(Dataset excerpts)

──────────

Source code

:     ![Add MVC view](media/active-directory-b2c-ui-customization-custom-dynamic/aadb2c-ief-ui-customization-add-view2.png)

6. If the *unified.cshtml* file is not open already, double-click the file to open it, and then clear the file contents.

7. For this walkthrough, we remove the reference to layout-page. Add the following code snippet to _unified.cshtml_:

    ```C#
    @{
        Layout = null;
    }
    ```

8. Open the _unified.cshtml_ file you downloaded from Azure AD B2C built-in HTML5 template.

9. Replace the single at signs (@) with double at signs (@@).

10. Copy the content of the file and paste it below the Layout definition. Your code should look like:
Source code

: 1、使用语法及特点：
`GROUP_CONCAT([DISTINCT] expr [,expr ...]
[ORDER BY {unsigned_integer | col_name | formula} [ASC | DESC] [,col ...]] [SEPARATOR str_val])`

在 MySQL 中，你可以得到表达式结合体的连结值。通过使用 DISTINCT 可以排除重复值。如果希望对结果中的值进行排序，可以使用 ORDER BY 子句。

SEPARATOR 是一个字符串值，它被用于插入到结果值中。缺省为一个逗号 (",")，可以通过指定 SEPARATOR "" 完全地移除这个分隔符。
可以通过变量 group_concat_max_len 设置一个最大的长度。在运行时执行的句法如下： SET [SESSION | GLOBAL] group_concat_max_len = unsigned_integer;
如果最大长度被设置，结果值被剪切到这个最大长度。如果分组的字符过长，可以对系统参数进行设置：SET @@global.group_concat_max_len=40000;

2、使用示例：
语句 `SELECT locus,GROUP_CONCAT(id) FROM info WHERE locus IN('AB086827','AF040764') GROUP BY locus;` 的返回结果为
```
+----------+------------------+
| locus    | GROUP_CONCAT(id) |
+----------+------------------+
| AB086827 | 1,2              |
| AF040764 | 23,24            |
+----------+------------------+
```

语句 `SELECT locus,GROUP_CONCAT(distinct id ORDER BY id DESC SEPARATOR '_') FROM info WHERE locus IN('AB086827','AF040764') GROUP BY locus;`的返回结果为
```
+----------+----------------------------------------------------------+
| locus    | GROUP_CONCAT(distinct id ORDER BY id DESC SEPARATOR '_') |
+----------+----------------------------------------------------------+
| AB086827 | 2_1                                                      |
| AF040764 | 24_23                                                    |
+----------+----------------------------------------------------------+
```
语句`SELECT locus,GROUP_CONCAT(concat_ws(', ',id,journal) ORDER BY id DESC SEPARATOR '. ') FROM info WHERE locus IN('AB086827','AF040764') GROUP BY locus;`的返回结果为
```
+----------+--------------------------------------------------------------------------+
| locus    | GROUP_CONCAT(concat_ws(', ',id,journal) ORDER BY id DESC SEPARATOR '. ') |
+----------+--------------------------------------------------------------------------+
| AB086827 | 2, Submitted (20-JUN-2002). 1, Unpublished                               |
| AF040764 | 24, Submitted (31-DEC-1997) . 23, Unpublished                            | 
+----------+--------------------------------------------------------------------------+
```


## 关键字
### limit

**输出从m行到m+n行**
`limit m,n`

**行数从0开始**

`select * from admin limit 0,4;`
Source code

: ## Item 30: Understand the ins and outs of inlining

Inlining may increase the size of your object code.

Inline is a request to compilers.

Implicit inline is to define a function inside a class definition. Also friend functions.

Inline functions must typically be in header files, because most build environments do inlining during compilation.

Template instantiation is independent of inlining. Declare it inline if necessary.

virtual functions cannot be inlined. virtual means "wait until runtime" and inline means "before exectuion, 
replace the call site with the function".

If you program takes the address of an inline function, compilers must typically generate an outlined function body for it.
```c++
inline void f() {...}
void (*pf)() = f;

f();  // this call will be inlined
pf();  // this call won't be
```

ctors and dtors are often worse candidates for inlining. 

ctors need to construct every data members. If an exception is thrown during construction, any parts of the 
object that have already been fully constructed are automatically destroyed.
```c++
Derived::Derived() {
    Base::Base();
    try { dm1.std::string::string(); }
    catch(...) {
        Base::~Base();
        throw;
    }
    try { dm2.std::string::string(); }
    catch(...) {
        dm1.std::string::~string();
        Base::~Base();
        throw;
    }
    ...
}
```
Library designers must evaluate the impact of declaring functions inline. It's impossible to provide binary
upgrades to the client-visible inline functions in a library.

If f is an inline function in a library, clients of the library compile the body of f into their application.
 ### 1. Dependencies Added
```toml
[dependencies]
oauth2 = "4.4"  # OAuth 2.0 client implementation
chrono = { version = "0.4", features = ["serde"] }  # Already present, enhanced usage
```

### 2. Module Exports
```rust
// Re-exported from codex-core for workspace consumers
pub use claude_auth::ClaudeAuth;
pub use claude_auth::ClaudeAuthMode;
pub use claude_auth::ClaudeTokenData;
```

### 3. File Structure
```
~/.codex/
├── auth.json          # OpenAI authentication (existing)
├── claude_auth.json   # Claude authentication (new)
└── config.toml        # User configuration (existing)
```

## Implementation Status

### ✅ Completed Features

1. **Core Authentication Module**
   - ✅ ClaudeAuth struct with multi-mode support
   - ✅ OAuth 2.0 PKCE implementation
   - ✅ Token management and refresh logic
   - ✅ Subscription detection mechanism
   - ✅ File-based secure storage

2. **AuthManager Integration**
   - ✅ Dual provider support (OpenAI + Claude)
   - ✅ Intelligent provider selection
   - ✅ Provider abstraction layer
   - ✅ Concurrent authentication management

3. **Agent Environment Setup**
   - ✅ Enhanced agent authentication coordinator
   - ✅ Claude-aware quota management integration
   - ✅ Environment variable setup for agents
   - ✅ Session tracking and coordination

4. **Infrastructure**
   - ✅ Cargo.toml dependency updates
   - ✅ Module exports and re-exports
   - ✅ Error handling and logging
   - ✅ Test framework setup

──────────

--- PROBLEM DESCRIPTION ---
Within the data above, the span starting at the line containing "[ASC | DESC]" and ending at the line containing "可以通过变量 group_concat_max_len 设置一个最大的长度。在运行时执行的句法如下：" is to be retyped exactly, with no other lines.

--- YOUR SOLUTION ---
[ORDER BY {unsigned_integer | col_name | formula} [ASC | DESC] [,col ...]] [SEPARATOR str_val])`

在 MySQL 中，你可以得到表达式结合体的连结值。通过使用 DISTINCT 可以排除重复值。如果希望对结果中的值进行排序，可以使用 ORDER BY 子句。

SEPARATOR 是一个字符串值，它被用于插入到结果值中。缺省为一个逗号 (",")，可以通过指定 SEPARATOR "" 完全地移除这个分隔符。
可以通过变量 group_concat_max_len 设置一个最大的长度。在运行时执行的句法如下： SET [SESSION | GLOBAL] group_concat_max_len = unsigned_integer;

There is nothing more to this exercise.